▸ 課題: 本文のうち「ノースカロライナ (USS North」を含む語句で始まり「Washington, BB-56) 」。」で終わる部分を、「ネームシップ」を「一番艦」に置き換えて書き直せ。

▸ 本文:
:::

ノースカロライナ (USS North Carolina, BB-55) は、アメリカ海軍が第二次世界大戦で運用した戦艦。 ノースカロライナ級戦艦のネームシップ。 艦名はノースカロライナ州に因む。その名を持つ艦としては3隻目にあたる。 姉妹艦は「ワシントン (USS Washington, BB-56) 」。
ノースカロライナ級戦艦は、大和型戦艦と同世代艦である。1930年代中旬、ロンドン海軍軍縮条約が解かれることに伴い、アメリカ海軍は新世代戦艦の建造を決定した。 コロラド級戦艦より十数年振りの新規戦艦であった。 旧式戦艦の代艦と、仮想敵国に対する主力艦の数的優位を確保するという側面もある。 当時のヨーロッパでは、ドイツ海軍のドイッチュラント級装甲艦(通称ポケット戦艦)を皮切りに建艦競争が再燃していた。続々と登場する新世代戦艦やヨーロッパの時局を鑑み、アメリカも対応に迫られていたのである。
1930年代中盤のアメリカ海軍は、口径16インチ(40.6cm)以上の砲を搭載禁止とする第二次ロンドン条約の締結を見越して新世代の条約型戦艦を検討した。基準排水量35,000トンの船体に、14インチ(35.6cm)砲12門(四連装砲塔3基)を搭載する予定だった。 だが大日本帝国が締結を拒否し、軍縮条約から脱退してしまう。 日本は第三次海軍補充計画を発表する。マル3計画で日本海軍が建造すると表明した新型戦艦(大和型戦艦)について、列強は16インチ砲8門から9門搭載、基準排水量35,000トン~45,000トンの高速戦艦と推測した。五万トン級戦艦との憶測も流れた。 大和型戦艦や、15インチ砲を装備したヨーロッパの新世代戦艦に対抗するため、本級も主砲を急遽16インチ砲に変更した。 しかし元来14インチ砲搭載艦として設計されたため、防御も基本的に同世代艦(14インチ~16インチ砲)に対抗できるものに留まった。 また本級は従来のアメリカ戦艦と比較して速力にも重点を置いており、27ノット以上を発揮する高速戦艦であった。
本艦はニューヨーク海軍工廠(その後、ブルックリン海軍工廠に改名)で建造される。 1937年(昭和12年)10月27日に起工した。 1941年(昭和16年)4月9日に就役したが、いくつかの不具合に悩まされた。 太平洋戦争開戦後の1942年(昭和17年)8月よりフレッチャー提督の機動部隊に所属して、ウォッチタワー作戦にともなう輸送部隊の護衛、航空母艦の直衛といった任務に就いた。第二次ソロモン海戦では、空母エンタープライズの直衛艦として活躍した。 同年9月15日、伊号第十九潜水艦(潜水艦長木梨鷹一少佐)の魚雷攻撃により空母ワスプが沈没し、さらにノースカロライナと駆逐艦オブライエンにも魚雷が命中する。オブライエンは避退中に沈没、ノースカロライナは中破した。修理後、機動部隊の護衛や、上陸作戦における支援砲撃任務に従事した。戦争末期には日本本土への艦砲射撃も行った。

:::

▸ データ部分:

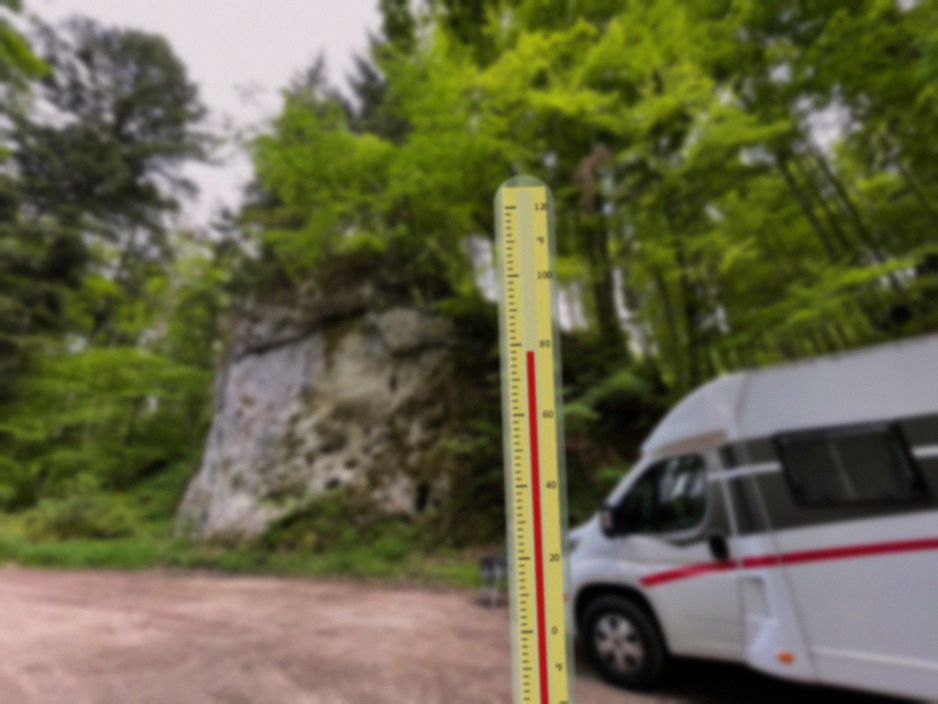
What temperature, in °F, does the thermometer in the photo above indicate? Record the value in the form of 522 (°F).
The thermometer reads 78 (°F)
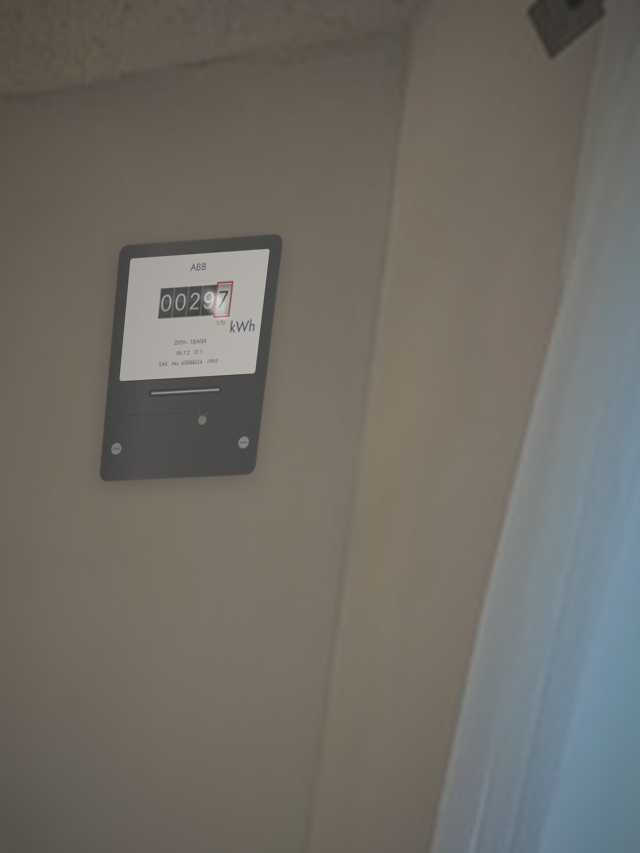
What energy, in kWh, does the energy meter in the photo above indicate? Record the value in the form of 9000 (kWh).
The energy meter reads 29.7 (kWh)
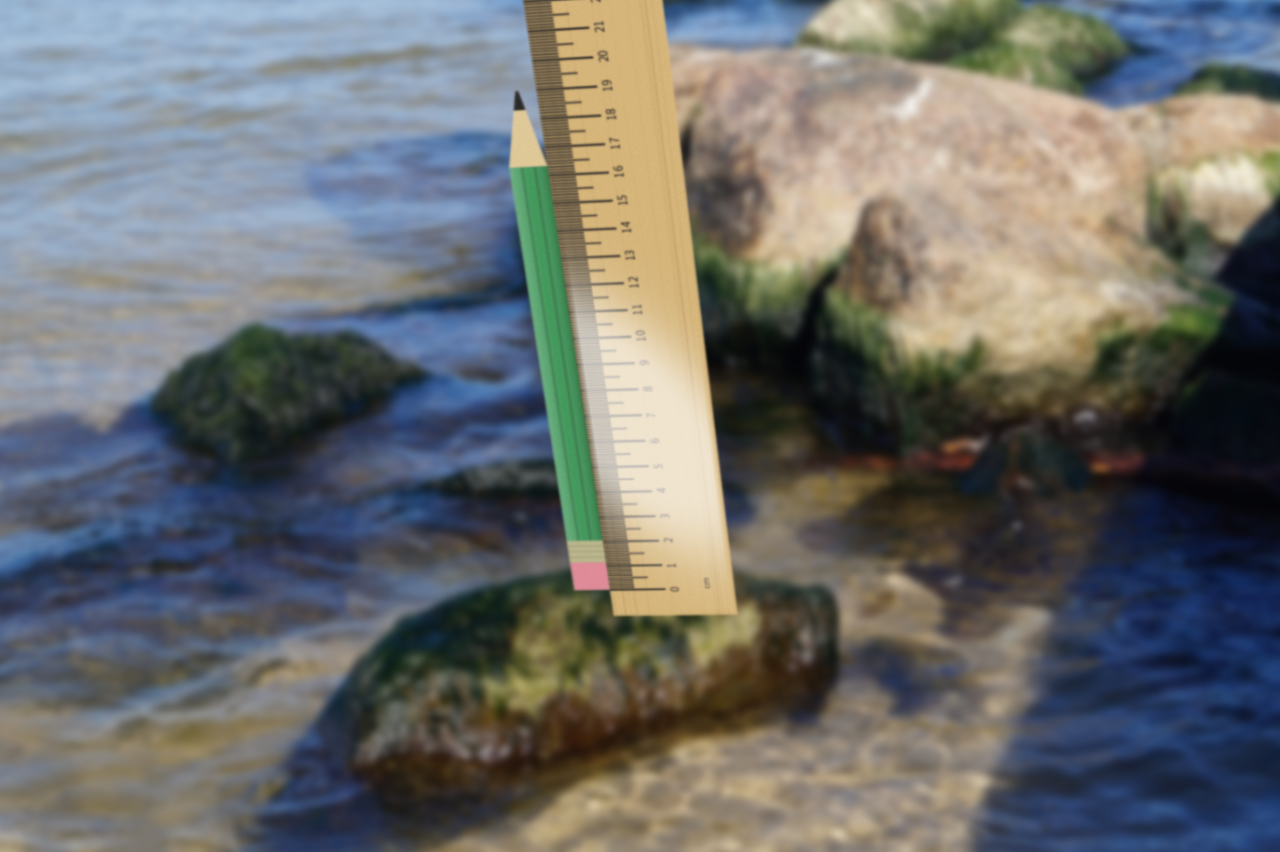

:::

▸ 期待される出力:
ノースカロライナ (USS North Carolina, BB-55) は、アメリカ海軍が第二次世界大戦で運用した戦艦。 ノースカロライナ級戦艦の一番艦。 艦名はノースカロライナ州に因む。その名を持つ艦としては3隻目にあたる。 姉妹艦は「ワシントン (USS Washington, BB-56) 」。